You may remember a few years back when Apple introduced an “unapologetically plastic” iPhone, and it was such a hit that all iPhones are made of plastic now.
I think I have that right. (Editor's note: Not quite.)
Unfortunately for polymer fans, plastic is often seen not as a design asset, but as something to be compensated for. I often run into this perception reading reviews of new vehicles — it seems the word “plastic” rarely appears referring to car interiors without a scornful “cheap” hanging off the front of it.
Andrew Smith, GM's lead on Cadillac design, talked about materials choice during a presentation he gave at the WardsAuto Interiors Conference a few months ago. In response to a question about how the materials of choice in vehicle interiors may shift as Baby Boomers age out of car buying, he first noted that he's a big fan of science fiction, and in science fiction, “plastic is huge.” But for some reason that look doesn't translate to what consumers want in their vehicles today.

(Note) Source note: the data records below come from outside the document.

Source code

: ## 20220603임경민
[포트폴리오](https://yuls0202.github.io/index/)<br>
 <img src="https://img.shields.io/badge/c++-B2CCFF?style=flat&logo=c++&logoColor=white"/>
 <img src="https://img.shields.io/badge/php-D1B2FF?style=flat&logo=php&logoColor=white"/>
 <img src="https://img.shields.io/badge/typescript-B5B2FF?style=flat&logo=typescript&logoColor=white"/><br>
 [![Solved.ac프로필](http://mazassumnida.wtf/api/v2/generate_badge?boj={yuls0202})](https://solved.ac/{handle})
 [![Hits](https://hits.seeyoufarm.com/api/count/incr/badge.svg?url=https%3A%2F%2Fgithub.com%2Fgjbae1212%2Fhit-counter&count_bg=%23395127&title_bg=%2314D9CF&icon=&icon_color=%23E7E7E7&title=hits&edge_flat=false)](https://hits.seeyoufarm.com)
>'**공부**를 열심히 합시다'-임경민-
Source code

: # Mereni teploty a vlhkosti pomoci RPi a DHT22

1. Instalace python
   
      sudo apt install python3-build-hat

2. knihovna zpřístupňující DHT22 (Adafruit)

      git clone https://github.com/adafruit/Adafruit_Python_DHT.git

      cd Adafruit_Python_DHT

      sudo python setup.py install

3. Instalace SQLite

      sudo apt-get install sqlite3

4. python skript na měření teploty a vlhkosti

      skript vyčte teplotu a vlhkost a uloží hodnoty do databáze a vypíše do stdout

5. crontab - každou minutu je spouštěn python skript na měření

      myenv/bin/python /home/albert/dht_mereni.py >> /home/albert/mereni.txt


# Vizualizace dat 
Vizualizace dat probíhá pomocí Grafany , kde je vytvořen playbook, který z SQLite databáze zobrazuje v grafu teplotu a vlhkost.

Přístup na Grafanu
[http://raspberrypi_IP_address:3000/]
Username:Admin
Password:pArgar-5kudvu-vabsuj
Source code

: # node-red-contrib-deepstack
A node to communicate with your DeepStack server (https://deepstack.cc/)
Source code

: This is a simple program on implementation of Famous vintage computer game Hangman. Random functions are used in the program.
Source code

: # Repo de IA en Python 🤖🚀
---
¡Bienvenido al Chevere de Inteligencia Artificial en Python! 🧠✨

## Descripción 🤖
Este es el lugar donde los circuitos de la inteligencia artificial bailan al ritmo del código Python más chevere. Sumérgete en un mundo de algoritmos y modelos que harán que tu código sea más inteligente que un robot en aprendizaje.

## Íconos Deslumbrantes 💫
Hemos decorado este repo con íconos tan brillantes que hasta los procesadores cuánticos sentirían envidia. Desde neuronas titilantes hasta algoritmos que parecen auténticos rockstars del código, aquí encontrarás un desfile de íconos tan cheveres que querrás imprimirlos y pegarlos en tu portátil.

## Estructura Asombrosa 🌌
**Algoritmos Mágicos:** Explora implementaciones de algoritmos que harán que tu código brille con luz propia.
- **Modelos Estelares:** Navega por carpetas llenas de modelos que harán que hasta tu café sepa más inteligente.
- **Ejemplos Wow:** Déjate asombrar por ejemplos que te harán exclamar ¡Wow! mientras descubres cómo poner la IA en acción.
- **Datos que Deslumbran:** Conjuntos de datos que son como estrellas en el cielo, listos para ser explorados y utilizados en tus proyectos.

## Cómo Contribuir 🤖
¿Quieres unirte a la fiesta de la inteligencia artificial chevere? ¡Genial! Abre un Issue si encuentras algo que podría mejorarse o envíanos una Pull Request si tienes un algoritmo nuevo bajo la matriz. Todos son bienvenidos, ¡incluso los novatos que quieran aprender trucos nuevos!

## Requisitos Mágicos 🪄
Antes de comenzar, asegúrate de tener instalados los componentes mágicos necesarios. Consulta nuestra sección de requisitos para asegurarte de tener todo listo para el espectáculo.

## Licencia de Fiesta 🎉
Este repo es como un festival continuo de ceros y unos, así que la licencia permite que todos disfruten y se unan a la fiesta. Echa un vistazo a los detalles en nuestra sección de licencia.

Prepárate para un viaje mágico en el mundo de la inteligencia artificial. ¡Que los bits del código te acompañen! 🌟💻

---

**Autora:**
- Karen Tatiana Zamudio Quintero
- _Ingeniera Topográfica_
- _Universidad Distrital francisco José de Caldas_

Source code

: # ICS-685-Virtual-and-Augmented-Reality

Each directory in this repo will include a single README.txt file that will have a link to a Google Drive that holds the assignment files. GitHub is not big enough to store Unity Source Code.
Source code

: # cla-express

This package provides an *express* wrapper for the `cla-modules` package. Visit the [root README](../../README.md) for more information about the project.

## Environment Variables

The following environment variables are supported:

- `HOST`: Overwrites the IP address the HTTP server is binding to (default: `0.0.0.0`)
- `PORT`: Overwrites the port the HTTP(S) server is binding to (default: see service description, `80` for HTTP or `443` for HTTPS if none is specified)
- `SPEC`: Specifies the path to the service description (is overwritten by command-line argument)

“I think there is always going to be something around authenticity in materials. Whether it stays being leather and wood or whether it moves into other areas is a great question. But there's always some cues that people recognize as a luxury cue. For now, in the foreseeable feature leather and wood are probably those cues. … I think the key is authenticity.”
The implication being that wood and leather are authentic in some way that plastic is not.
But could it be?
Over the past few months I've asked several people — designers, engineers, executives — for their thoughts on achieving authenticity with plastic.
Sometimes the answer is “You don't.”
But there are other ideas, too: Incorporate natural fibers. Use soft-touch plastics instead of hard ones. Take advantage of the full range of finishes, additives and formulations available for plastics today.
A common thread is this: Stop making plastic pretend to be something other than plastic.